# SUPPLIED MATERIAL
================================

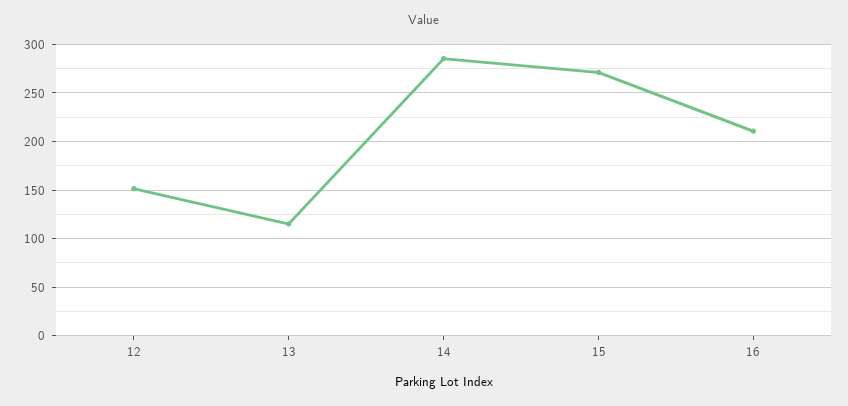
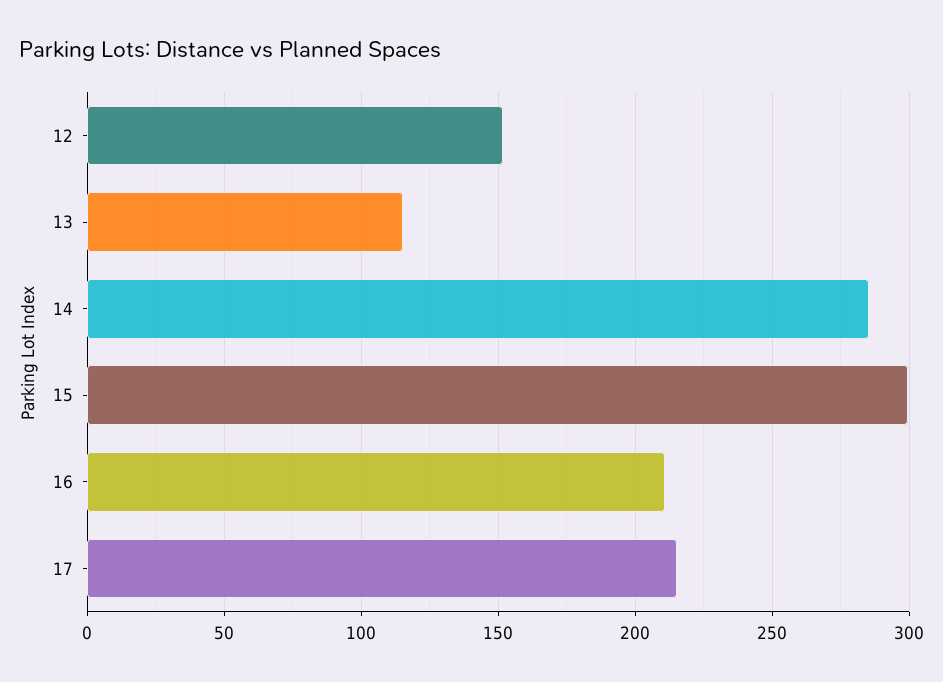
  {
    "12": 150,
    "13": 115,
    "14": 285,
-   "15": 270,
+   "15": 300,
-   "16": 210
+   "16": 210,
+   "17": 215
  }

================================

# INSTRUCTION
Extract all the data above exactly, excluding every picture.

# YOUR RESPONSE
  {
    "12": 150,
    "13": 115,
    "14": 285,
-   "15": 270,
+   "15": 300,
-   "16": 210
+   "16": 210,
+   "17": 215
  }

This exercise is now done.